◆ **TO DO**: Extend the TransformerLens notebook from where it stops.

◆ **PROVIDED PASSAGE**:
▬▬▬▬▬▬

In [None]:
%pip -q install transformer_lens
%pip -q install circuitsvis

## Import Libraries

In [None]:
# Import stuff
import torch
import torch.nn as nn
import torch.nn.functional as F
import torch.optim as optim
import numpy as np
import pandas as pd

import einops
#from fancy_einsum import einsum
import os
import tqdm.auto as tqdm
import random
from pathlib import Path
import plotly.express as px
from torch.utils.data import DataLoader

from typing import List, Union, Optional
from functools import partial
import copy

import itertools
from transformers import AutoModelForCausalLM, AutoConfig, AutoTokenizer
import dataclasses
import datasets
from IPython.display import HTML

In [None]:
import transformer_lens
import transformer_lens.utils as utils
from transformer_lens.hook_points import (
    HookedRootModule,
    HookPoint,
)  # Hooking utilities
from transformer_lens import HookedTransformer, HookedTransformerConfig, FactoredMatrix, ActivationCache


device = "cuda" if torch.cuda.is_available() else "cpu"

In [None]:
def imshow(tensor, renderer=None, xaxis="", yaxis="", **kwargs):
    px.imshow(utils.to_numpy(tensor), color_continuous_midpoint=0.0, color_continuous_scale="RdBu", labels={"x":xaxis, "y":yaxis}, **kwargs).show(renderer)

def line(tensor, renderer=None, xaxis="", yaxis="", **kwargs):
    px.line(utils.to_numpy(tensor), labels={"x":xaxis, "y":yaxis}, **kwargs).show(renderer)

def scatter(x, y, xaxis="", yaxis="", caxis="", renderer=None, **kwargs):
    x = utils.to_numpy(x)
    y = utils.to_numpy(y)
    px.scatter(y=y, x=x, labels={"x":xaxis, "y":yaxis, "color":caxis}, **kwargs).show(renderer)

▬▬▬▬▬▬

◆ **LISTING**:
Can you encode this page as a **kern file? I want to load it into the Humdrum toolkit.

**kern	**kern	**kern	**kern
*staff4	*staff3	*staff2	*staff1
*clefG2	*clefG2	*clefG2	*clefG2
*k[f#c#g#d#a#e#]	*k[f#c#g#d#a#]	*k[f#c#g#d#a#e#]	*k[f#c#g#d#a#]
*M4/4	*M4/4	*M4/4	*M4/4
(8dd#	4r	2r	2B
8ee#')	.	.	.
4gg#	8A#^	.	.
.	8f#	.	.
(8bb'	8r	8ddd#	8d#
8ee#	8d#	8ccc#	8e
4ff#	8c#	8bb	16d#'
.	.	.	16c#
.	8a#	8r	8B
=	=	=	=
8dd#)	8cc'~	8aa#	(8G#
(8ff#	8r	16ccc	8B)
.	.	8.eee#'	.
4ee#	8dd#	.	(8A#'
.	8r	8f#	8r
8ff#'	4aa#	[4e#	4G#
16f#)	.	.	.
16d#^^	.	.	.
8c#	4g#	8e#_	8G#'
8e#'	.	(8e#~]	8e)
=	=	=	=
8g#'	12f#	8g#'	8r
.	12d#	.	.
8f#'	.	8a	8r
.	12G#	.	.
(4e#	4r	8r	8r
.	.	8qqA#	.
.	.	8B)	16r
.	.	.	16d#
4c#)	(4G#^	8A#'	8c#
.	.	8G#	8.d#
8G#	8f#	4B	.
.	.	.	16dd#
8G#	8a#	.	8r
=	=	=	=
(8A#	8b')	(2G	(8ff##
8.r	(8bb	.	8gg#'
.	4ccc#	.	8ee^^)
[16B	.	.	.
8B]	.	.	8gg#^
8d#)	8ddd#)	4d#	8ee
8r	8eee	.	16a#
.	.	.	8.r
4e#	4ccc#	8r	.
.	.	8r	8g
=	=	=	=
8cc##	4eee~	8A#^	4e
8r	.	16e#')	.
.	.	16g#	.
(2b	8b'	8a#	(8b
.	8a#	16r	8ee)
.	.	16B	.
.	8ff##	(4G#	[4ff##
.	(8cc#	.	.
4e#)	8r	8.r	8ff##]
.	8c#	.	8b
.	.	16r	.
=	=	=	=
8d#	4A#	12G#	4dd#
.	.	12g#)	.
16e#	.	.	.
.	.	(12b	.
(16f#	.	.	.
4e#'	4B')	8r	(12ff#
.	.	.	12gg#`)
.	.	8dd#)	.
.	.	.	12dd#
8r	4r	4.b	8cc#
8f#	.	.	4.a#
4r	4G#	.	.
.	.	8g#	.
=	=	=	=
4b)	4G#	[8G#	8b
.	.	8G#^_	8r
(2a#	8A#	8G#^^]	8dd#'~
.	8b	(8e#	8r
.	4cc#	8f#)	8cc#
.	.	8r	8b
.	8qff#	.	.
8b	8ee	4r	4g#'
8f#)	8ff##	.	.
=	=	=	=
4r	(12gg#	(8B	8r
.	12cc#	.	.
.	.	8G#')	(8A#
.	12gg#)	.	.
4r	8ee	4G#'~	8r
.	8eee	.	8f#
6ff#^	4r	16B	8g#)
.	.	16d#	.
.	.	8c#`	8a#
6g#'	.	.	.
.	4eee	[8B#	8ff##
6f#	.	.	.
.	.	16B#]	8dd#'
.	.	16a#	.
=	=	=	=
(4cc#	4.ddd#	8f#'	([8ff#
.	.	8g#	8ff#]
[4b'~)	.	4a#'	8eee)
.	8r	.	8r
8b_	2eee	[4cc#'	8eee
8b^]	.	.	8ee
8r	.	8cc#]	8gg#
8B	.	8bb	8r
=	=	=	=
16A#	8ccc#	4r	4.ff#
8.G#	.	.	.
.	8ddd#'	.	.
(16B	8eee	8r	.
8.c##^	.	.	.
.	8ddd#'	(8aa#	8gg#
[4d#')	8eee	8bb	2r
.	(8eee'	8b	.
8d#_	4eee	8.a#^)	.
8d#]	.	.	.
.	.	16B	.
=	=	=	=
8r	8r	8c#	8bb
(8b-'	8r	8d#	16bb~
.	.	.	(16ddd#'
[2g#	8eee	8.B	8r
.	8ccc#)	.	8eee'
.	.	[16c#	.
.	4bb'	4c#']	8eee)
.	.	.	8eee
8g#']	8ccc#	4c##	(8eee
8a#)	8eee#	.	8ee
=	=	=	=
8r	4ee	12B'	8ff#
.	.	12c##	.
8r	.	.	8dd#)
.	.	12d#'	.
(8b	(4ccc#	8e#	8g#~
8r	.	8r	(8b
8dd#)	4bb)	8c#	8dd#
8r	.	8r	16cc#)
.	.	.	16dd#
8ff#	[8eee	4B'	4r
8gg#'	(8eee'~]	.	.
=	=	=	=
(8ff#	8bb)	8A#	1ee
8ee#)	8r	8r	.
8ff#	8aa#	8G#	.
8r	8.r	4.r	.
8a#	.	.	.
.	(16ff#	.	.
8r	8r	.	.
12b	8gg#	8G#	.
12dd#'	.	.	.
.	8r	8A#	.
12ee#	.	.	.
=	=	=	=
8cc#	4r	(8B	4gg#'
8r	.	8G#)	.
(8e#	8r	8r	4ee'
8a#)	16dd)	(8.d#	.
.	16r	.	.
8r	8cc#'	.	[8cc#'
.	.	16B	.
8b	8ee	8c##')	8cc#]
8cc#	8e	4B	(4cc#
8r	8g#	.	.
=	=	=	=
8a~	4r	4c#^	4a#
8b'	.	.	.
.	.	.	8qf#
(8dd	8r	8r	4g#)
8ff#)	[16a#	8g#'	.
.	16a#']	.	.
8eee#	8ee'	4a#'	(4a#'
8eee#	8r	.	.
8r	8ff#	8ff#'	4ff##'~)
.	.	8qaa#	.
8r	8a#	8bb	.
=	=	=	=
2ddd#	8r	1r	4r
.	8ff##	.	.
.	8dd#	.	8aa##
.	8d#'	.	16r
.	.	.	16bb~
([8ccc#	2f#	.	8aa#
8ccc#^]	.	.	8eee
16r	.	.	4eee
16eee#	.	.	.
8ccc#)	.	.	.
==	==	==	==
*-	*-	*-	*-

▬▬▬▬▬▬

◆ **ANSWER**:
In [None]:
# Define the location to save the model, using a relative path
PTH_LOCATION = "workspace/_scratch/grokking_xor1.pth"

# Create the directory if it does not exist
os.makedirs(Path(PTH_LOCATION).parent, exist_ok=True)

## DATASET

In [None]:
from itertools import product

def generate_xor_dataset(bit_length=1, n_samples=None, device='cpu', seed=None):
    if seed is not None:
        torch.manual_seed(seed)
        np.random.seed(seed)
        random.seed(seed)
    if n_samples is None:
        all_pairs = list(product([0, 1], repeat=2 * bit_length))
        #random.shuffle(all_pairs)
        inputs = torch.tensor(all_pairs, dtype=torch.long, device=device)
    else:
        inputs = torch.randint(
            0, 2, size=(n_samples, 2 * bit_length), dtype=torch.long, device=device
        )

    a = inputs[:, :bit_length]
    b = inputs[:, bit_length:]
    targets = torch.bitwise_xor(a, b)

    return inputs, targets
seed = 598
dataset, labels = generate_xor_dataset(bit_length=4, device=device, seed=seed)

In [None]:
print(dataset.shape)
print(labels.shape)
print(dataset)
print(labels)

## Config

In [None]:
frac_train = 0.115
# Optimizer config
lr = 1e-3
wd = 1
betas = (0.9, 0.98)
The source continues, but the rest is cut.